> Requirement: Omit the pictures and reproduce the rest of the listing exactly.

> Available records:
◆ ◆ ◆ ◆
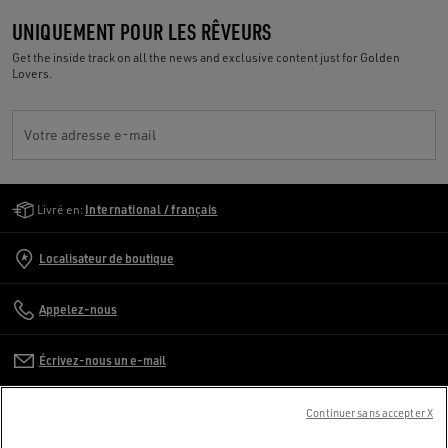
UNIQUEMENT POUR LES RÊVEURS
Get the inside track on all the news and exclusive content just for Golden
Lovers.
Votre adresse e-mail
Golden Goose Services
Livré en:
International / français
Localisateur de boutique
Appelez-nous
Écrivez-nous un e-mail
SERVICE CLIENT
Continuer sans accepter X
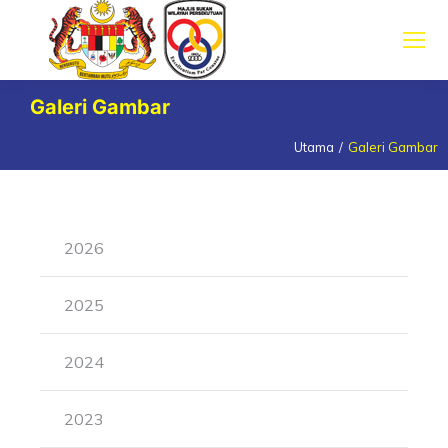
Galeri Gambar
Utama
Galeri Gambar
You are here:
2026
2025
2024
2023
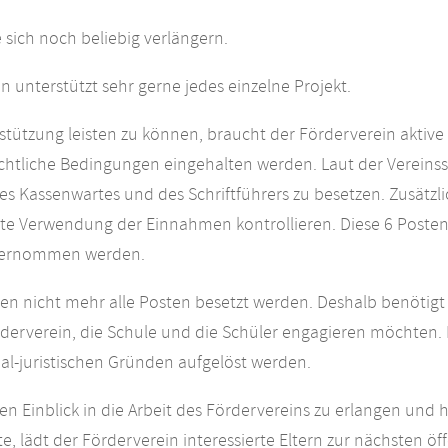
e sich noch beliebig verlängern.
n unterstützt sehr gerne jedes einzelne Projekt.
tützung leisten zu können, braucht der Förderverein aktive
chtliche Bedingungen eingehalten werden. Laut der Vereinssa
es Kassenwartes und des Schriftführers zu besetzen. Zusätzli
te Verwendung der Einnahmen kontrollieren. Diese 6 Posten
übernommen werden.
nen nicht mehr alle Posten besetzt werden. Deshalb benötigt 
rderverein, die Schule und die Schüler engagieren möchten.
al-juristischen Gründen aufgelöst werden.
en Einblick in die Arbeit des Fördervereins zu erlangen und 
, lädt der Förderverein interessierte Eltern zur nächsten öf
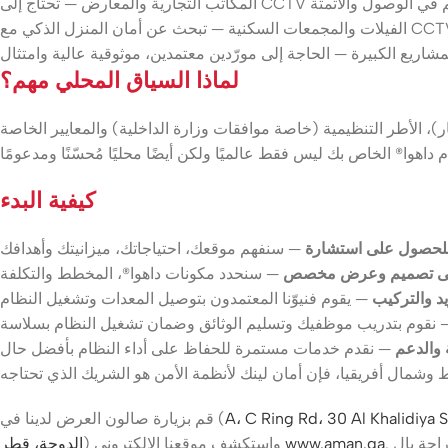
بالإضافة إلى التحكم في الوصول والأتمتة
المشاريع الكبيرة — الحاجة إلى مورّدين معتمدين، موثوقية عالية وامتثال
لماذا السياق المحلي مهم؟
 الأطر التنظيمية (خاصة موافقات وزارة الداخلية) والمعايير الخاصة
كيفية البدء
لحصول على استشارة
ى تصميم وعرض مخصص
يد والتركيب
 والدعم
A، C Ring Rd، 30 Al Khalidiya 
قم بزيارة صالون العرض لدينا في (
www.aman.qa
) واستكشف موقعنا الإلكتروني
الدوحة، قطر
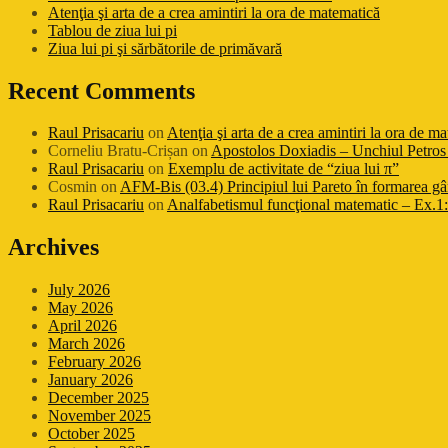
Atenţia şi arta de a crea amintiri la ora de matematică
Tablou de ziua lui pi
Ziua lui pi şi sărbătorile de primăvară
Recent Comments
Raul Prisacariu
on
Atenţia şi arta de a crea amintiri la ora de m
Corneliu Bratu-Crișan
on
Apostolos Doxiadis – Unchiul Petros 
Raul Prisacariu
on
Exemplu de activitate de “ziua lui π”
Cosmin
on
AFM-Bis (03.4) Principiul lui Pareto în formarea gâ
Raul Prisacariu
on
Analfabetismul funcţional matematic – Ex.1: 
Archives
July 2026
May 2026
April 2026
March 2026
February 2026
January 2026
December 2025
November 2025
October 2025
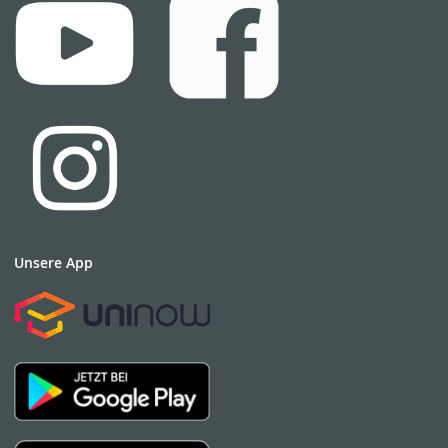
Unsere App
◆ ◆ ◆ ◆
> Answer to this task:
UNIQUEMENT POUR LES RÊVEURS
Get the inside track on all the news and exclusive content just for Golden
Lovers.
Votre adresse e-mail
Golden Goose Services
Livré en:
International / français
Localisateur de boutique
Appelez-nous
Écrivez-nous un e-mail
SERVICE CLIENT
Continuer sans accepter X
Galeri Gambar
Utama
Galeri Gambar
You are here:
2026
2025
2024
2023
e sich noch beliebig verlängern.
n unterstützt sehr gerne jedes einzelne Projekt.
tützung leisten zu können, braucht der Förderverein aktive
chtliche Bedingungen eingehalten werden. Laut der Vereinssa
es Kassenwartes und des Schriftführers zu besetzen. Zusätzli
te Verwendung der Einnahmen kontrollieren. Diese 6 Posten
übernommen werden.
nen nicht mehr alle Posten besetzt werden. Deshalb benötigt 
rderverein, die Schule und die Schüler engagieren möchten.
al-juristischen Gründen aufgelöst werden.
en Einblick in die Arbeit des Fördervereins zu erlangen und 
, lädt der Förderverein interessierte Eltern zur nächsten öf
بالإضافة إلى التحكم في الوصول والأتمتة
المشاريع الكبيرة — الحاجة إلى مورّدين معتمدين، موثوقية عالية وامتثال
لماذا السياق المحلي مهم؟
 الأطر التنظيمية (خاصة موافقات وزارة الداخلية) والمعايير الخاصة
كيفية البدء
لحصول على استشارة
ى تصميم وعرض مخصص
يد والتركيب
 والدعم
A، C Ring Rd، 30 Al Khalidiya 
قم بزيارة صالون العرض لدينا في (
www.aman.qa
) واستكشف موقعنا الإلكتروني
الدوحة، قطر
Atenţia şi arta de a crea amintiri la ora de matematică
Tablou de ziua lui pi
Ziua lui pi şi sărbătorile de primăvară
Recent Comments
Raul Prisacariu
on
Atenţia şi arta de a crea amintiri la ora de m
Corneliu Bratu-Crișan
on
Apostolos Doxiadis – Unchiul Petros 
Raul Prisacariu
on
Exemplu de activitate de “ziua lui π”
Cosmin
on
AFM-Bis (03.4) Principiul lui Pareto în formarea gâ
Raul Prisacariu
on
Analfabetismul funcţional matematic – Ex.1: 
Archives
July 2026
May 2026
April 2026
March 2026
February 2026
January 2026
December 2025
November 2025
October 2025
Unsere App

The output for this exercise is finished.